Photo: Business Standard
BEIJING — China’s manufacturing sector contracted for the third consecutive month in June, raising fresh concerns about the country’s fragile economic recovery despite ongoing government stimulus measures.
The official Purchasing Managers’ Index (PMI), published by the National Bureau of Statistics (NBS), inched up to 49.7 in June from 49.5 in May. While the figure marked a slight improvement, it remained below the neutral 50 mark, which separates expansion from contraction. The result matched the median forecast from a Reuters poll of economists.
Although some areas of industrial production showed resilience, others highlighted underlying weakness:
The sustained contraction signals that manufacturers are still dealing with a toxic mix of overcapacity, price competition, and subdued domestic and global demand.
Chinese factories have also been battered by a deflationary environment. Consumer prices dropped 0.1% year-on-year in May, while producer prices plunged by their sharpest margin since July 2023. Profits for industrial firms fell 9.1% in May, the steepest decline in seven months, reflecting the profit erosion across manufacturing and energy-intensive industries.
There was better news in the broader economy. The non-manufacturing PMI, which includes services and construction, edged up to 50.5 from 50.3 in May.
“The economy regained some momentum in June,” said Zichun Huang, China economist at Capital Economics. “But growth in the second half of 2025 may soften due to weaker exports and diminishing fiscal support.”
The CSI 300 index of mainland China’s largest companies ticked up 0.22% following the release of PMI data, reflecting modest investor optimism. However, gains remain fragile as traders weigh mixed economic signals and ongoing trade risks.
A separate private manufacturing survey by Caixin Media and S&P Global, which focuses more on small and mid-sized exporters, is scheduled for release Tuesday. According to Reuters, analysts expect that index to rise to 49.0 in June from 48.3 in May, still signaling contraction.
The manufacturing slowdown is taking place against a backdrop of evolving U.S.–China trade dynamics. In May, China’s exports to the U.S. dropped 34.5% year-on-year, following a 21% decline in April, as higher U.S. tariffs forced Chinese exporters to diversify to alternative markets.
On Friday, China’s Commerce Ministry confirmed that Beijing and Washington had reached a preliminary agreement on key aspects of their existing trade framework. As part of the deal, China pledged to review applications to export controlled items like rare earth magnets, while the U.S. agreed to roll back certain restrictions.

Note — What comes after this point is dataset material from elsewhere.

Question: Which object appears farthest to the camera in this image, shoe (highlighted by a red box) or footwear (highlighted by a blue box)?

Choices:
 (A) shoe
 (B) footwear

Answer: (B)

However, experts say much remains uncertain.
“This development signals forward movement,” said Wendy Cutler, vice president at the Asia Society Policy Institute, “but the lack of clarity on approval criteria for tech exports highlights just how complex these negotiations remain.”

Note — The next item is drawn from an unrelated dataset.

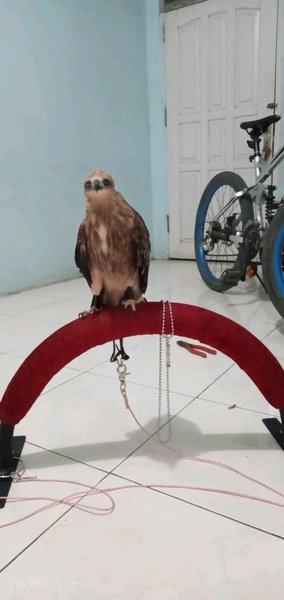
Locate an element on the screen. The width and height of the screenshot is (284, 600). cords is located at coordinates (56, 501), (68, 497), (68, 483), (139, 421).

In a separate statement over the weekend, China’s Commerce Ministry reiterated its firm stance: any U.S. deals that compromise Chinese interests would provoke “resolute countermeasures.”
In response to the downturn, Chinese Premier Li Qiang emphasized the importance of domestic demand during a recent economic forum in Tianjin, labeling it the key to turning China into a “consumption powerhouse.”
Economists say further fiscal stimulus will be crucial. “We’ll likely see more consumer voucher programs, electronics trade-in incentives, and targeted debt issuance in the second half,” said Tommy Xie, Head of Greater China Research at OCBC Bank, speaking on CNBC.
Despite modest improvements in June’s PMI, the road ahead remains bumpy for the world’s second-largest economy. Continued price deflation, slowing global demand, and volatile trade relations are likely to weigh heavily on China’s growth in the coming quarters.
Unless Beijing takes bolder steps to stimulate consumption and support private enterprise, analysts warn the economy could slip further into stagnation.